━━━━━ Records to process ━━━━━

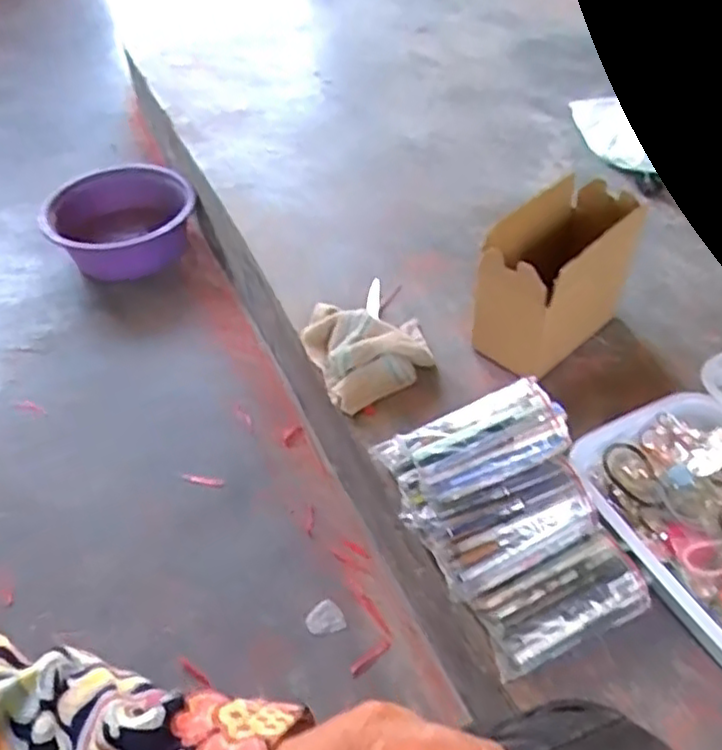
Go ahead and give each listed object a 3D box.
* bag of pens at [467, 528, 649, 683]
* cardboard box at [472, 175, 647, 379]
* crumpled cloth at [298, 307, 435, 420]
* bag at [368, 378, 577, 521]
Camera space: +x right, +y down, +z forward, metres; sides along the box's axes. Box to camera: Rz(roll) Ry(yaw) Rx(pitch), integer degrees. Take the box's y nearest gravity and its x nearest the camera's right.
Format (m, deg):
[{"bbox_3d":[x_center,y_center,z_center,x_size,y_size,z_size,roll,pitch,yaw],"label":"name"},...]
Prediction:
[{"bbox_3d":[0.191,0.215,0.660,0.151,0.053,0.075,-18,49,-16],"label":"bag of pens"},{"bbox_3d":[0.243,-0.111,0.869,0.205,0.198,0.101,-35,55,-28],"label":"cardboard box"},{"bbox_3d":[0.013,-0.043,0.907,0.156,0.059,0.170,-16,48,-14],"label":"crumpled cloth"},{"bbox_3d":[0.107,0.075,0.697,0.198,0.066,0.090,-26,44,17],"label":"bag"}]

━━━━━
━━━━━ Records to process ━━━━━

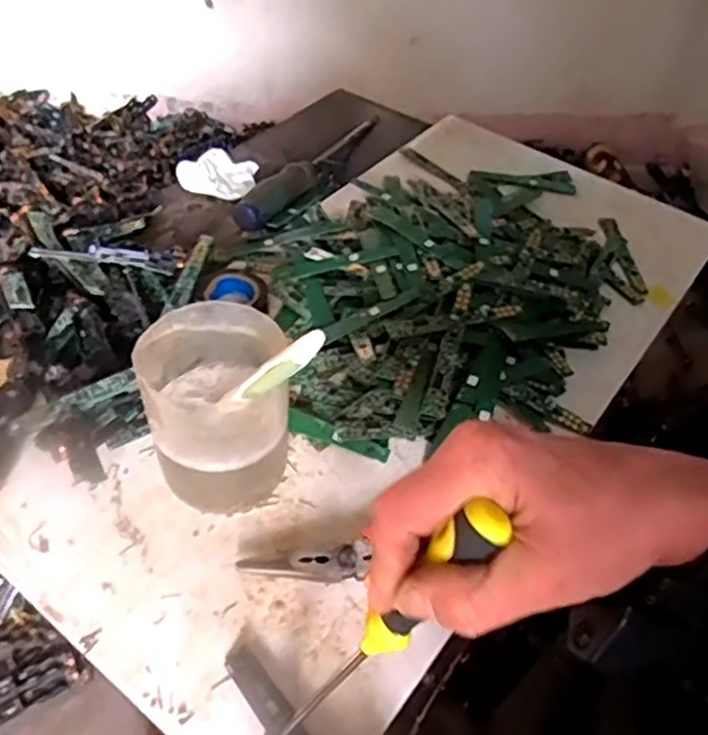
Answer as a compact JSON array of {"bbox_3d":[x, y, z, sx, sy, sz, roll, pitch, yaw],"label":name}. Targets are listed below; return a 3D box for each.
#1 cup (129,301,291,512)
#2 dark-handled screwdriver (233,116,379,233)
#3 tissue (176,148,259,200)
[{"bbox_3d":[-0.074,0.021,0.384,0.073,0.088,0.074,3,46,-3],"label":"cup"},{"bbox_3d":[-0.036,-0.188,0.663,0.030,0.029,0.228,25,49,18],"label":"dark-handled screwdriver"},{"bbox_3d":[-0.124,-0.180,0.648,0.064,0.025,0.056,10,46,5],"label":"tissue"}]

━━━━━
━━━━━ Records to process ━━━━━

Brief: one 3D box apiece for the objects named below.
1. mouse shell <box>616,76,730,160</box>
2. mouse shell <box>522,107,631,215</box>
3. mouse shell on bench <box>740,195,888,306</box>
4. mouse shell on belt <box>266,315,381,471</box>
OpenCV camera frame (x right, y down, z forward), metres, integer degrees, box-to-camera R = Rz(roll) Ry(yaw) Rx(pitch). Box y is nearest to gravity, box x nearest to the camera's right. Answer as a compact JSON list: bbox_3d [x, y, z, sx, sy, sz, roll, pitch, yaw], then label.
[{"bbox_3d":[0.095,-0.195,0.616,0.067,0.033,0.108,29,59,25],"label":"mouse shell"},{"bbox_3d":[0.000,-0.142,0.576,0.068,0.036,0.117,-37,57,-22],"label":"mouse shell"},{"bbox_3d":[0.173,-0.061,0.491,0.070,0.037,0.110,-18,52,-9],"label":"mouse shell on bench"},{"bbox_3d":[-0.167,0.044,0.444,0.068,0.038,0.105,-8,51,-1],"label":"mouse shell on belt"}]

━━━━━

## Task requirements
Out of the data above, give again only the lines starting at the one holding "Go ahead and" and ending at the one holding "378, 577, 521]", unchanged.

## Result below
Go ahead and give each listed object a 3D box.
* bag of pens at [467, 528, 649, 683]
* cardboard box at [472, 175, 647, 379]
* crumpled cloth at [298, 307, 435, 420]
* bag at [368, 378, 577, 521]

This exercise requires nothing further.